═══ Information supplied ═══
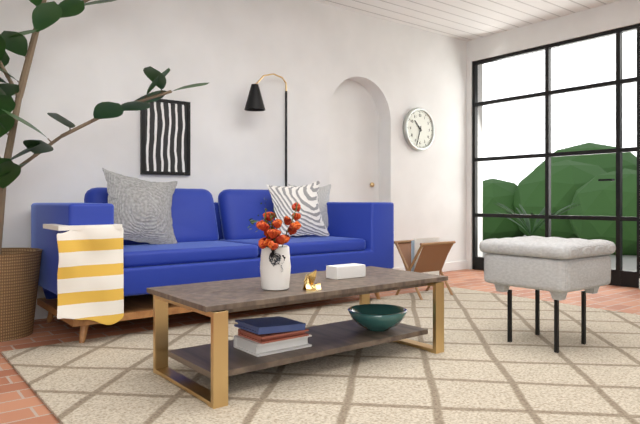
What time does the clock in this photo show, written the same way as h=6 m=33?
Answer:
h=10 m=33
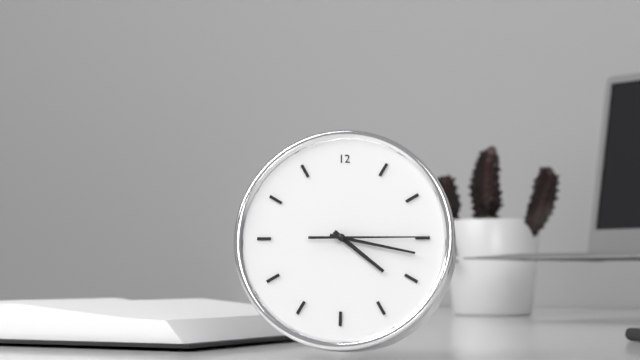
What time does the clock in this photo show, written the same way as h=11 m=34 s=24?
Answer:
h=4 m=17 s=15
═══
═══ Information supplied ═══
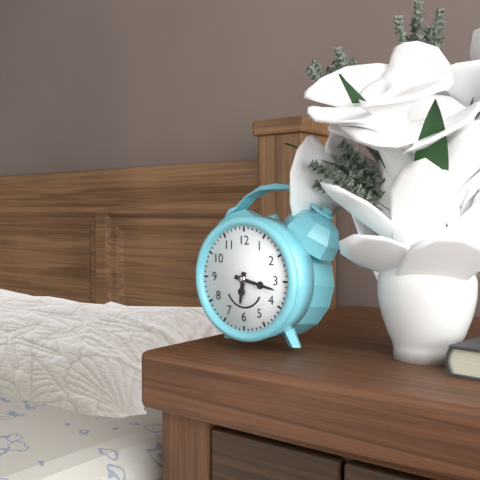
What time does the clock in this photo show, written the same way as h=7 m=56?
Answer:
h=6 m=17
═══
(Task prompt) Pick out each line of the records that contains the word "show" and copy those lines in full.

(Correct answer)
What time does the clock in this photo show, written the same way as h=6 m=33?
What time does the clock in this photo show, written the same way as h=11 m=34 s=24?
What time does the clock in this photo show, written the same way as h=7 m=56?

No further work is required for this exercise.